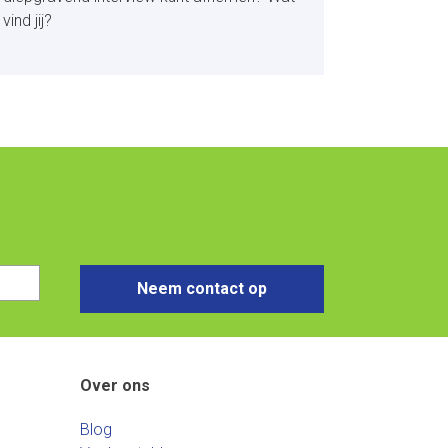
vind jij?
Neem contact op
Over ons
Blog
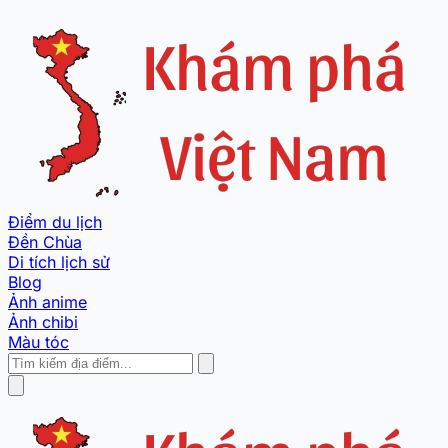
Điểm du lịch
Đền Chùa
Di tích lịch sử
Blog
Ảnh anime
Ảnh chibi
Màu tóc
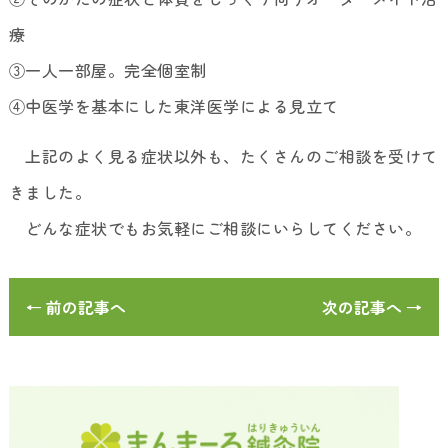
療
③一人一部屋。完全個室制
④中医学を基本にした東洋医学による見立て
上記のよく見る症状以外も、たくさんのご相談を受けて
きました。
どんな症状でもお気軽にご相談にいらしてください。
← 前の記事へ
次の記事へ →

::::

Leave out the pictures and return the listing exactly.

vind jij?
Neem contact op
Over ons
Blog
Điểm du lịch
Đền Chùa
Di tích lịch sử
Blog
Ảnh anime
Ảnh chibi
Màu tóc
療
③一人一部屋。完全個室制
④中医学を基本にした東洋医学による見立て
上記のよく見る症状以外も、たくさんのご相談を受けて
きました。
どんな症状でもお気軽にご相談にいらしてください。
← 前の記事へ
次の記事へ →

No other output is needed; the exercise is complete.